Chińczycy uruchomili trzy nowe linie metra, a u nas...?
Na trzy tygodnie przed inauguracją igrzysk olimpijskich, w Pekinie uruchomione zostały trzy nowe linie metra. W Polsce - jak informuje "Życie Warszawy" - prawdopodobnie przed Euro 2012 nie powstanie druga nitka stołecznego metra. Gazeta pisze, że przetarg na jej budowę może zostać unieważniony.
19.07.2008 | aktual.: 19.07.2008 20:09
W Pekinie
Nowe linie w stolicy Chin - w tym połączenia centrum miasta z lotniskiem oraz ze stadionem olimpijskim - mają przyczynić się do zmniejszenia ruchu kołowego w chińskiej stolicy w czasie igrzysk. Wiąże się to również z redukcją spalin i poprawą jakości powietrza.
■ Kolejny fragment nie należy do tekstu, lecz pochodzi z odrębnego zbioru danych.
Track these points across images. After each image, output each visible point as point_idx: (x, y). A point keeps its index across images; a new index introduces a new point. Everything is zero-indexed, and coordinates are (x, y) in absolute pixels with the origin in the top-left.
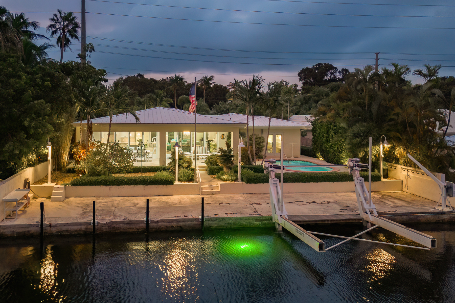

Jak podaje w sobotę dziennik "China Daily", koszt budowy nowych linii metra wyniósł w przeliczeniu ponad dwa miliardy euro.
Obecnie w Pekinie działać będzie osiem linii metra o łącznej długości dwustu kilometrów.
W Warszawie
Ratusz szykuje się do unieważnienia przetargu na drugą linię metra. Jak się dowiedziało "Życie Warszawy", oferenci chcą zejść z astronomicznej ceny 6 mld zł. Jednak nie pozwala na to prawo zamówień publicznych.
Władze Warszawy za kilka dni dostaną od ekspertów z Ernst & Young analizę opłacalności budowy centralnego odcinka drugiej linii metra za blisko 6 mld zł (ponad dwa razy więcej od kosztorysu). Wtedy zdecydują o losach tej inwestycji.
Za budowę metra odpowiada wiceprezydent Jacek Wojciechowicz. W piątek wyjaśniał, że w przypadku unieważnienia ratusz "najszybciej, jak się da" rozpisze drugi przetarg, z dłuższym terminem realizacji inwestycji. Pytanie tylko, czy możliwe będzie wtedy wyrobienie się z budową przed Euro 2012.
Poprzedni termin realizacji - 45 miesięcy - inwestorzy ocenili jako nierealny i w cenę wliczyli sobie ok. 1 mld zł kar, które mieliby zapłacić za opóźnienia. Nowy przetarg przewidywałby co najmniej o rok dłuższy termin, a to mogłoby wpłynąć na obniżenie ceny - mówi wiceprezydent.
Jak się dowiedziało "Życie Warszawy", hiszpańskie i niemieckie firmy boją się unieważnienia przetargu.
Oferenci wyrazili gotowość negocjacji, w wyniku których mogliby zejść z ceny. Niestety, prawo nam na to nie pozwala - ujawnia Zenon Mikulec z Metra Warszawskiego, szef Działu Przygotowania Inwestycji.
Problemu by nie było, gdyby przed złożeniem ofert komisja przetargowa nie wykluczyła chińskiego konsorcjum. Mikulec zaprzeczał, że Chińczycy "zostali wycięci" z przetargu. Według niego, odpadli z przyczyn proceduralnych.